Um homem de 39 anos, natural de Caruaru (PE), foi preso no último sábado (26), em Boituva, no interior de São Paulo, suspeito de aplicar o chamado “golpe do amor” — ou estelionato sentimental — em mulheres de pelo menos cinco estados do país. A prisão aconteceu após uma operação conduzida pela Delegacia Especializada de Atendimento à Mulher (DEAM) de Feira de Santana, que investigava crimes contra uma servidora pública da cidade baiana.
No momento da prisão, ele vivia com uma nova vítima — um padrão recorrente, segundo apontam as investigações. A operação contou com o apoio da Força Integrada de Combate ao Crime Organizado de São Paulo (FICCO/SP) e do setor de inteligência da Polícia Civil do interior baiano (1ª Coorpin).
Como funcionava o golpe
Em Feira de Santana, o suspeito abordou a vítima pelas redes sociais, apresentando-se como um empresário de sucesso. Em pouco tempo, já fazia juras de amor, promessas de casamento e até de abrir um negócio juntos. Ganhando a confiança da mulher, passou alguns dias em sua casa e, nesse período, a convenceu a fazer transferências via PIX e usar o cartão de crédito em seu nome.
A justificativa? Que o dinheiro seria usado em um empreendimento promissor que traria lucro para os dois. Mas, assim que recebeu os valores, ele simplesmente cortou o contato e desapareceu.
“O investigado se aproveitava da fragilidade emocional das vítimas para criar relacionamentos falsos e, com isso, obter ganhos financeiros”, explicou a delegada Lorena Almeida, titular da DEAM de Feira.
O golpe se espalhava por vários estados
E esse não foi um caso isolado. As investigações mostram que o homem atuava de forma itinerante e já havia feito vítimas na Bahia, Sergipe, Pernambuco, São Paulo e Rio Grande do Norte. Até o momento, 13 mulheres foram identificadas como vítimas, e ele responde a pelo menos 10 inquéritos em diferentes estados.
Em Aracaju (SE), por exemplo, ele aparece em sete boletins de ocorrência. Em um dos casos mais graves, causou prejuízo de R$ 130 mil — e ainda utilizou de coação e extorsão.

- [DADOS DE ENTRADA]
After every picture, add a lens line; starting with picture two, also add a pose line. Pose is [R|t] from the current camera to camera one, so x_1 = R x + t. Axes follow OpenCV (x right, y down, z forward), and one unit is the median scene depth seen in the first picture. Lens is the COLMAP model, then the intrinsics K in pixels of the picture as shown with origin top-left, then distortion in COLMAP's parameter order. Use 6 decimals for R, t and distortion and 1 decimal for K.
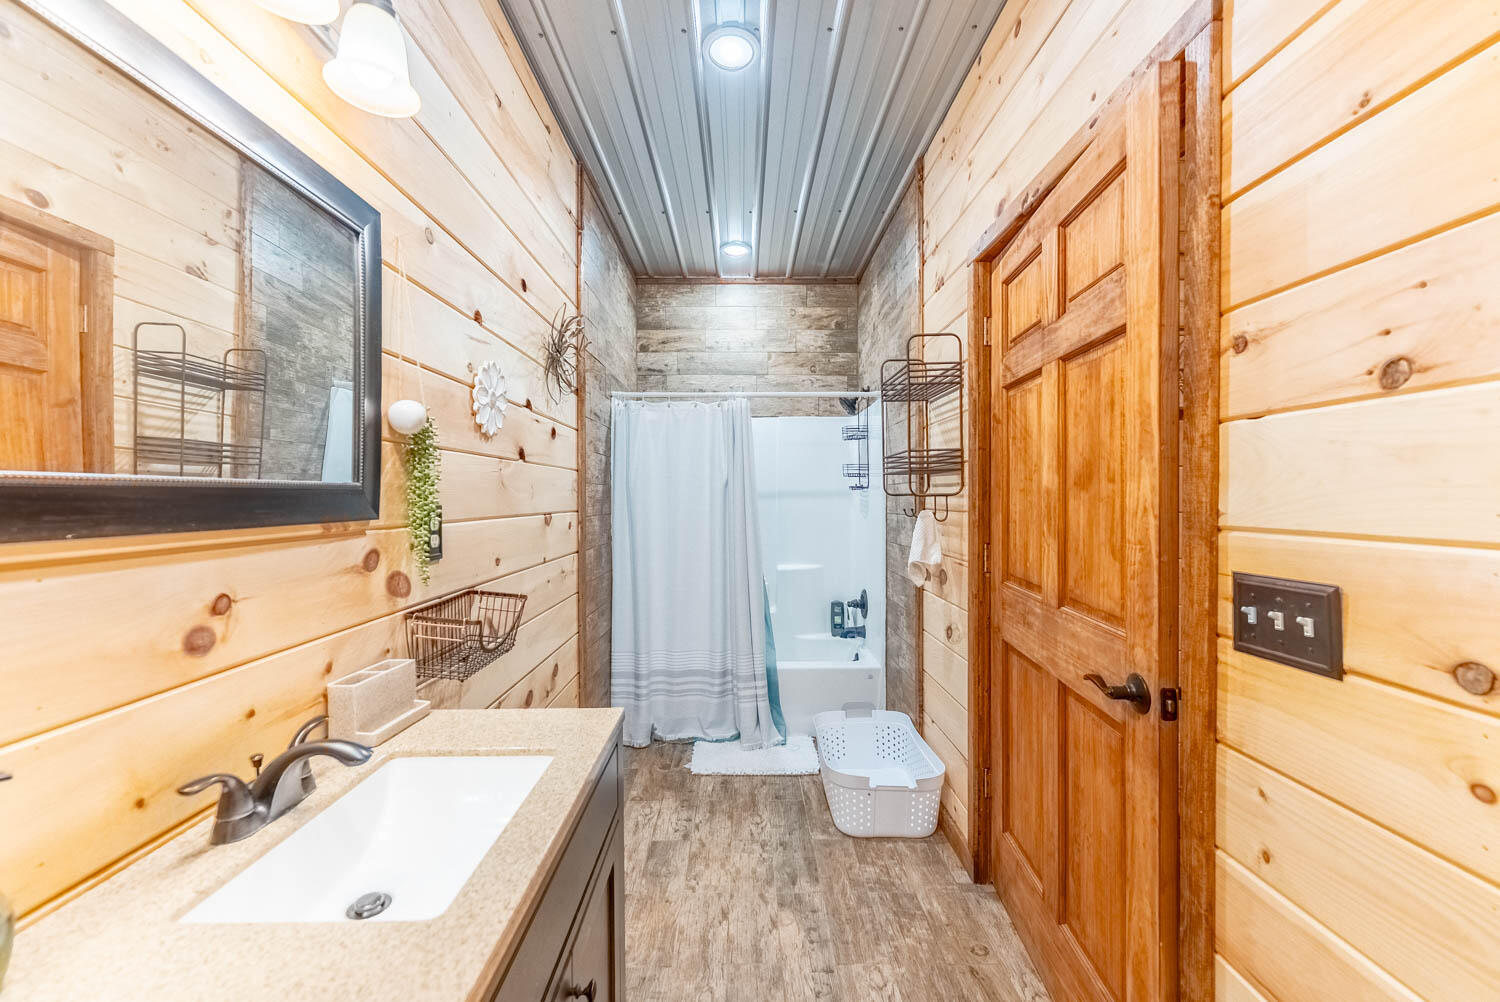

- [EXERCÍCIOS]
1/ Liste os estados em que, segundo a notícia sobre o golpe do amor, o suspeito já havia feito vítimas.
2/ Por favor, dê continuidade à notícia sobre o golpe do amor a partir do ponto em que ela termina.

- [RESULTADOS POR TAREFA]
1/ Bahia, Sergipe, Pernambuco, São Paulo e Rio Grande do Norte.

2/
A tática dele envolvia perfis falsos nas redes sociais, uso de várias contas bancárias e forte manipulação emocional. O homem oferecia empregos fictícios, especialmente no setor farmacêutico, e até usava argumentos religiosos para conquistar a confiança de mulheres evangélicas.
Estelionato sentimental: um golpe cada vez mais comum
Esse tipo de crime tem crescido bastante no Brasil. Segundo a iniciativa “Era golpe, não amor”, quatro em cada dez mulheres já foram vítimas desse tipo de fraude emocional. A armadilha costuma atingir principalmente mulheres brancas, de 25 a 44 anos, moradoras de bairros de classe média-alta e com renda acima de três salários mínimos. Profissionais da saúde, como enfermeiras e psicólogas, são particularmente afetadas — talvez pela carga emocional de suas rotinas.
A estratégia dos golpistas é sutil, mas eficiente: começam com uma enxurrada de elogios e declarações de amor — o chamado love bombing — e, depois, criam situações dramáticas para justificar pedidos de dinheiro. Eles se aproveitam de tudo que a vítima posta nas redes para montar uma persona irresistível.
O impacto vai além do bolso
As consequências desse tipo de golpe não são só financeiras. Muitas vítimas enfrentam traumas profundos, como depressão, crises de ansiedade e perda de autoestima. E, por sentirem vergonha ou medo de julgamento, nem sempre procuram ajuda.
A professora Núbia Araújo, de Teixeira de Freitas, por exemplo, perdeu R$ 240 mil para um golpista com o mesmo perfil. O abalo foi tão grande que ela precisou se afastar do trabalho e, até hoje, tem crises de ansiedade só de olhar o extrato bancário.
O que diz a lei?
O estelionato sentimental se enquadra no artigo 171 do Código Penal, com pena de 1 a 5 anos de prisão e multa. Quando ocorre no contexto de uma relação íntima, a Lei Maria da Penha também pode ser aplicada, por se tratar de violência patrimonial.
Recentemente, o Superior Tribunal de Justiça (STJ) reconheceu que esse tipo de golpe dá direito a indenização por danos morais e materiais — uma vitória importante para as vítimas.
Além disso, está em tramitação na Câmara o Projeto de Lei 69/25, que quer tornar o estelionato sentimental um crime específico, com penas mais duras (de 3 a 8 anos), especialmente em casos envolvendo perfis falsos ou vítimas idosas.
E agora?
O mandado de prisão preventiva foi expedido pela Vara de Violência Doméstica de Feira de Santana, com base no risco de que ele voltasse a agir e na dificuldade de localizá-lo, já que vivia se mudando de estado.
Para a delegada Lorena Almeida, a prisão é uma resposta necessária: “Ele demonstrava alto grau de manipulação e transitava entre estados aplicando golpes em mulheres. Foi uma ação fundamental para impedir que outras vítimas fossem enganadas”.
O suspeito está custodiado e à disposição da Justiça. As investigações continuam para encontrar novas vítimas e tentar recuperar os valores desviados.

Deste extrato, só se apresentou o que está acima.